__What you will do__: Resume the blog post on planning and strategy amid complexity, continuing directly after its last sentence.

__Passage to read__:
Content starts
A guide for planning and strategy development in the face of complexity

Posted on 7 July, 2013 – 6:55 PM

By Richard Hummelbrunner and Harry Jones
ODI Background Note, March 2013. Available as pdf

“Many argue that governments, non-governmental organisations and international agencies should spend less time planning in advance and more time adapting programmes to changing scenarios and learning by doing. In the complex context of development, how can policy makers, managers and practitioners best plan in the face of complexity? Does complexity make planning an irrelevant exercise?

This Background Note is a guide, explaining how planning and strategy development can be carried out despite complexity. While it is true that complex situations require a greater focus on learning and adaptation, this does not render plan­ning irrelevant. In fact, there are ways in which the processes and products of planning can respect the realities of the situation and set up interven­tions (policies, programmes and projects) to give them the best chance of success.

The guide builds on academic, policy and programmatic literature related to themes around systems and complexity  and draws on the authors’ experience of advising development agencies and governments in both developed and developing countries.

The note covers three points:

  1. How to recognise a complex situation what challenges it will pose
  2. Principles for planning in the face of complexity
  3. Examples of planning approaches that address complexity”

Rick Davies comment: Over two hundred years ago William Blake exclaimed in verse “Pray God us keep From Single vision & Newton’s sleep”  If he was to read the current literature on complexity, planning and evaluation he might be tempted to repeat his advice, again and again, until it seeped through. Why do I think this? I searched this ODI paper for three magic words: diversity, difference and variation. Their existence in real life is the raw fuel for evolutionary processes, one that has enabled living organisms to survive amidst radically changeable environments over aeons of time on earth. And lo and behold, most of these organisms dont seem to have much in the way of planning units or strategy formulation processes. Evolution is a remarkably effective but non-teleological (i.e. goal driven) process of innovation and adaptation.

While I did not find the words diversity and variation in the ODI text, I was pleased for find one brief reference to the use of evolutionary processes, as follows:

Another option is an ‘evolutionary’ approach, whereby a plan is not seen as single ‘big bet’ but rather as a portfolio of experiments, by setting an over-riding goal and then pursuing a diverse sets of plans simultaneously, each of which has the potential to evolve. We could also adopt a ‘breadth first’ approach with ‘trial and error’ as the central aim of the initial stage of implementation, to encourage parallel testing of a variety of small-scale interventions”
Content ends
__Extracted data__:
Content starts
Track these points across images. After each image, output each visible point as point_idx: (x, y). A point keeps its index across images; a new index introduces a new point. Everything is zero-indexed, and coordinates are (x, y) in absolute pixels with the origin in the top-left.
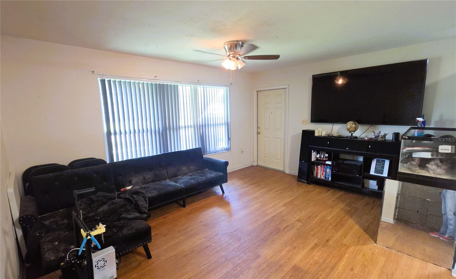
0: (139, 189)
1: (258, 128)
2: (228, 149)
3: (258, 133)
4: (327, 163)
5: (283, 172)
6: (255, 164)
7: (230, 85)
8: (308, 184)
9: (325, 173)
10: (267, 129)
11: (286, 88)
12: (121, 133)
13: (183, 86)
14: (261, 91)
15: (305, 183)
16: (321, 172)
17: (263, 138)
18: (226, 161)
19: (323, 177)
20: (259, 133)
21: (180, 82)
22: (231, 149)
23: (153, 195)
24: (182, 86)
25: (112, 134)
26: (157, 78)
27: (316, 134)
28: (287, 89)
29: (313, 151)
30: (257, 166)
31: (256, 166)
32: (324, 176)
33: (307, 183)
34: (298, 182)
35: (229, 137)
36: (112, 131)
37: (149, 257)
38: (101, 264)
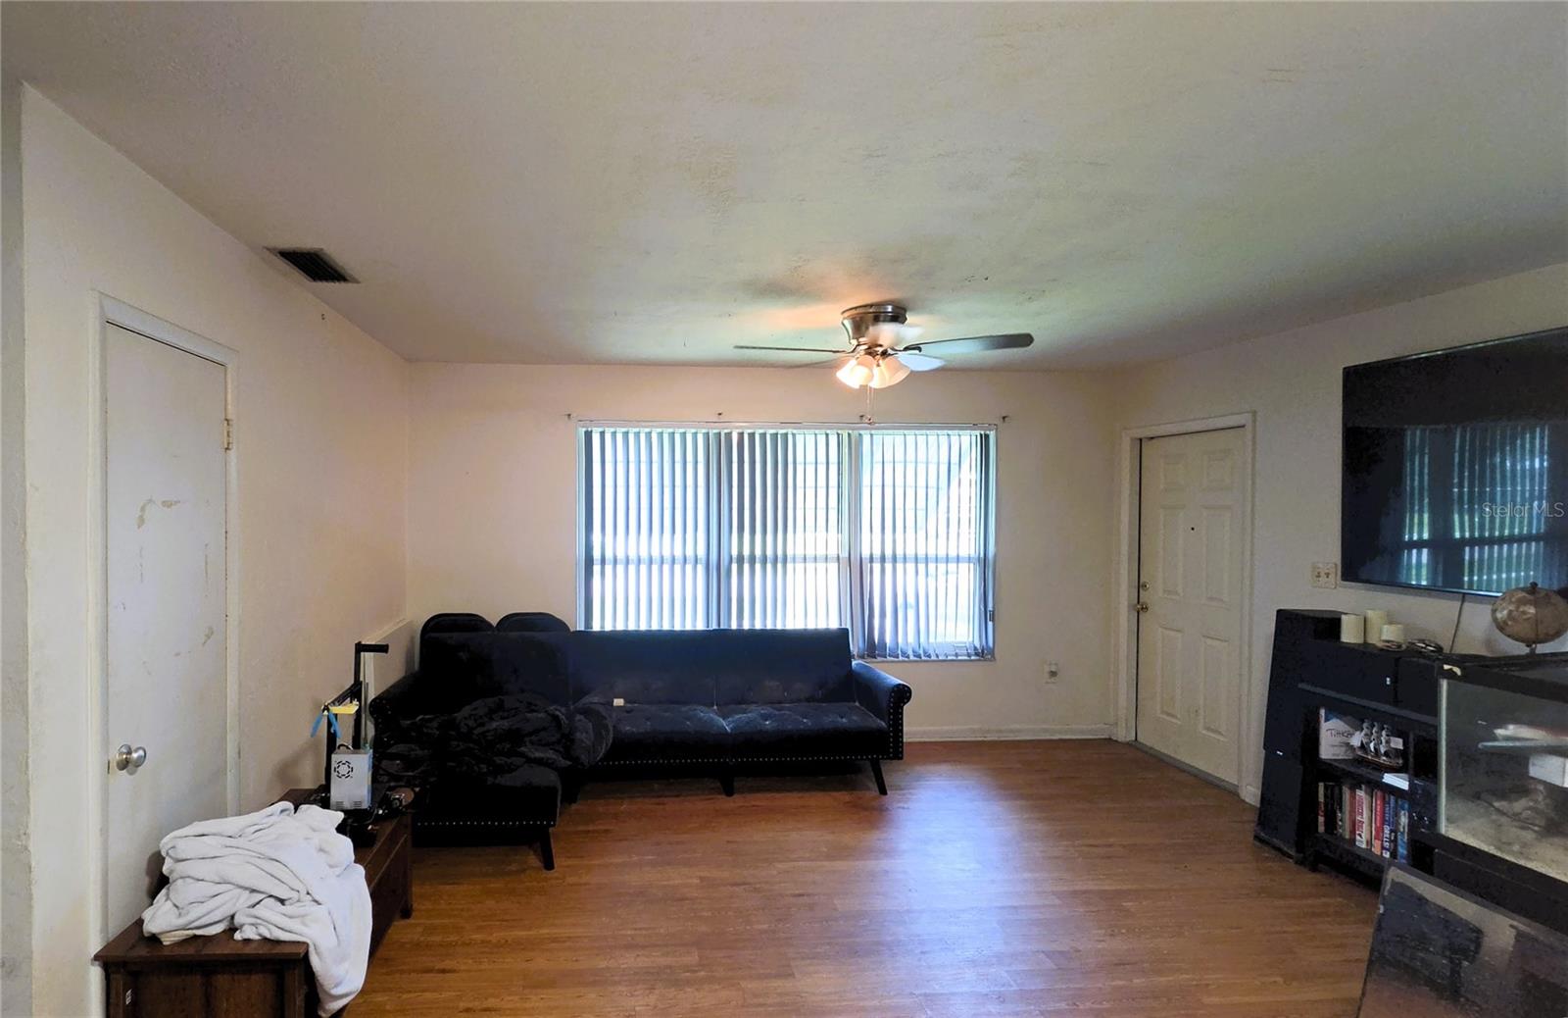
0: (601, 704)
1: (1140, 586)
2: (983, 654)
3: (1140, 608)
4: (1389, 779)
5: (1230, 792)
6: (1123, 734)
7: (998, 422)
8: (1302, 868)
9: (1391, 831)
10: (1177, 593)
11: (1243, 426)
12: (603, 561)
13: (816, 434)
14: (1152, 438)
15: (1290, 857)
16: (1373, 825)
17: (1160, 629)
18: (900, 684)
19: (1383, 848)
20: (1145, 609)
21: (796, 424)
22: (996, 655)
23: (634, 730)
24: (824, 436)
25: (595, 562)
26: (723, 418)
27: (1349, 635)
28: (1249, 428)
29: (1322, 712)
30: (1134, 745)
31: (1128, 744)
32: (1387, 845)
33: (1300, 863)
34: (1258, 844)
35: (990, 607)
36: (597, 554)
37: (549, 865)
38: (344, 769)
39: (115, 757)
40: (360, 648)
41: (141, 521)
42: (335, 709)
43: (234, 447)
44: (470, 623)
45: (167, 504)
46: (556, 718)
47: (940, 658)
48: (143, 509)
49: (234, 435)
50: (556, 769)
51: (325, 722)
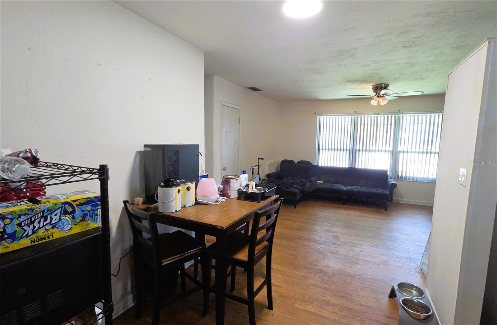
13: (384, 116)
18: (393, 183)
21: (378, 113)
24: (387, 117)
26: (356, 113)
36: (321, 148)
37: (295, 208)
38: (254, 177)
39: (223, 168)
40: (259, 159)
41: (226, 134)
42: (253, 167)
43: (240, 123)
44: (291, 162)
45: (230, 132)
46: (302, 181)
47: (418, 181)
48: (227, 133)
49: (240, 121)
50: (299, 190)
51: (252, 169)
Content ends
__Response area__:
One means of ensuring sufficient diversity in experiments is to decentralise resources and the control over those resources. This can happen in projects which have explicit empowerment objectives and also in other kinds of projects that are large in scale and working in a diversity of environments, where central controls can be loosened, either by accident or intention. In my experience there are already plenty of natural experiments with experimentation underway, the problem is the failure to capitalise on them. One reason being the continued fixation with a single vision, that is, an over-arching Theory of Change, embeded in a LogFrame and/or other planning formats, which end up dominating evaluators’ attention and use of time. This includes my own evaluation practice, mea culpa, notably with four projects in Indonesia between 2005 and 2010.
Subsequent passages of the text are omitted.